» **Directions for this task**
Return each line exactly as written. Begin with the first line of the entries and end with the line that has "right front paw: (1051, 694)".

Limb landmark coordinates:
----------
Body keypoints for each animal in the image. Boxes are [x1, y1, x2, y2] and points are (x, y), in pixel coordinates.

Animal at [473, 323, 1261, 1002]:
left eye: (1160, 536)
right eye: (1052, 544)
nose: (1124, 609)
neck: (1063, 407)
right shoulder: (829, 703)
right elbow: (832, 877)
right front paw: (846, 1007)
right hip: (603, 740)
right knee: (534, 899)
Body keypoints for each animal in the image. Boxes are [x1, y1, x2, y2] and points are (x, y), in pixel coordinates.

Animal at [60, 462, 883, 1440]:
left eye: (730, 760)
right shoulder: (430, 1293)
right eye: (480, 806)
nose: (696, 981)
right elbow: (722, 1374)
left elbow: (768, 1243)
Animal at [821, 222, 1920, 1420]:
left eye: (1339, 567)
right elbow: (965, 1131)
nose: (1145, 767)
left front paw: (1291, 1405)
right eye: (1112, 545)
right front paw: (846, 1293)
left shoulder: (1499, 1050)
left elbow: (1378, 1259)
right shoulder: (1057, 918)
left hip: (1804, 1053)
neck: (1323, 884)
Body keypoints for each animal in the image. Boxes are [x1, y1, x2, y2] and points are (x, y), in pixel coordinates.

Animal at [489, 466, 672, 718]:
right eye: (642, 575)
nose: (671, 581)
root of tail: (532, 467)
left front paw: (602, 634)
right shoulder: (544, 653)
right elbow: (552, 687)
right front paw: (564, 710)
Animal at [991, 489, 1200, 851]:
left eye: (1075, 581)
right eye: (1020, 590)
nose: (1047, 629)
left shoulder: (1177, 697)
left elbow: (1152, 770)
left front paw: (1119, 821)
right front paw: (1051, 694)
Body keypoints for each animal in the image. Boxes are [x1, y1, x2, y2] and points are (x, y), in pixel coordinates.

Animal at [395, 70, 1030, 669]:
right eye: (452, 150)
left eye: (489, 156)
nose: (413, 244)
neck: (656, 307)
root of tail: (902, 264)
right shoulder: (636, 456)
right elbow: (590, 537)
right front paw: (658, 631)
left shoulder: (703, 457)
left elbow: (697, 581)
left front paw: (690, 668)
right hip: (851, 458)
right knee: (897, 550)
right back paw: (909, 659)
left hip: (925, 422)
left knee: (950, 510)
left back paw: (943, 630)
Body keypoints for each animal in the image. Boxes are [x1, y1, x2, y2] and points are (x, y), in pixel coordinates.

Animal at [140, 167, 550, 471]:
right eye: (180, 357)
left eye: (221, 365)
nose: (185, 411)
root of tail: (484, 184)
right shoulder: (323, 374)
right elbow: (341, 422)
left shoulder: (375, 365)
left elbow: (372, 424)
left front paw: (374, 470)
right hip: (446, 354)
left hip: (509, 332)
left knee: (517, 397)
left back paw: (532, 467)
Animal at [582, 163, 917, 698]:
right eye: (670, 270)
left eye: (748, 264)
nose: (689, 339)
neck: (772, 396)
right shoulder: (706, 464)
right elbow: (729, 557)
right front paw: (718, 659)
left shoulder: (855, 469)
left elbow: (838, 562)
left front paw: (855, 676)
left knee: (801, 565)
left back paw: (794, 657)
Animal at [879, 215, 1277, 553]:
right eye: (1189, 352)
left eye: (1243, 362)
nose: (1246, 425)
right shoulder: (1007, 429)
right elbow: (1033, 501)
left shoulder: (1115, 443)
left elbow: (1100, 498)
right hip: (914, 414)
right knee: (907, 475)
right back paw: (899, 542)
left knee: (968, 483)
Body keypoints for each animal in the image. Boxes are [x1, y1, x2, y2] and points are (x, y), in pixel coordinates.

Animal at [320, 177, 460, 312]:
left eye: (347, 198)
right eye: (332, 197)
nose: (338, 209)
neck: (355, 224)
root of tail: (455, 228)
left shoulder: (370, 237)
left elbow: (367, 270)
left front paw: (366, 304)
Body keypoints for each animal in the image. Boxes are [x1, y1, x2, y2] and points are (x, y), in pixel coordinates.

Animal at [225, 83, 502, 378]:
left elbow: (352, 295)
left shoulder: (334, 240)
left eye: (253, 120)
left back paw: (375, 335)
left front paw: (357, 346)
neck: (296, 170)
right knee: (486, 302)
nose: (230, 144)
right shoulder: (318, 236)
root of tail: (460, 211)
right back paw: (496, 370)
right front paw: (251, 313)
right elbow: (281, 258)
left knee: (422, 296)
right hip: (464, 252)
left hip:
----------
» **Exercise output**
Body keypoints for each animal in the image. Boxes are [x1, y1, x2, y2] and points are (x, y), in pixel coordinates.

Animal at [473, 323, 1261, 1002]:
left eye: (1160, 536)
right eye: (1052, 544)
nose: (1124, 609)
neck: (1063, 407)
right shoulder: (829, 703)
right elbow: (832, 877)
right front paw: (846, 1007)
right hip: (603, 740)
right knee: (534, 899)
Body keypoints for each animal in the image. Boxes are [x1, y1, x2, y2] and points are (x, y), in pixel coordinates.

Animal at [60, 462, 883, 1440]:
left eye: (730, 760)
right shoulder: (430, 1293)
right eye: (480, 806)
nose: (696, 981)
right elbow: (722, 1374)
left elbow: (768, 1243)
Animal at [821, 222, 1920, 1420]:
left eye: (1339, 567)
right elbow: (965, 1131)
nose: (1145, 767)
left front paw: (1291, 1405)
right eye: (1112, 545)
right front paw: (846, 1293)
left shoulder: (1499, 1050)
left elbow: (1378, 1259)
right shoulder: (1057, 918)
left hip: (1804, 1053)
neck: (1323, 884)
Body keypoints for each animal in the image. Boxes are [x1, y1, x2, y2] and points are (x, y), in pixel coordinates.

Animal at [489, 466, 672, 718]:
right eye: (642, 575)
nose: (671, 581)
root of tail: (532, 467)
left front paw: (602, 634)
right shoulder: (544, 653)
right elbow: (552, 687)
right front paw: (564, 710)
Animal at [991, 489, 1200, 851]:
left eye: (1075, 581)
right eye: (1020, 590)
nose: (1047, 629)
left shoulder: (1177, 697)
left elbow: (1152, 770)
left front paw: (1119, 821)
right front paw: (1051, 694)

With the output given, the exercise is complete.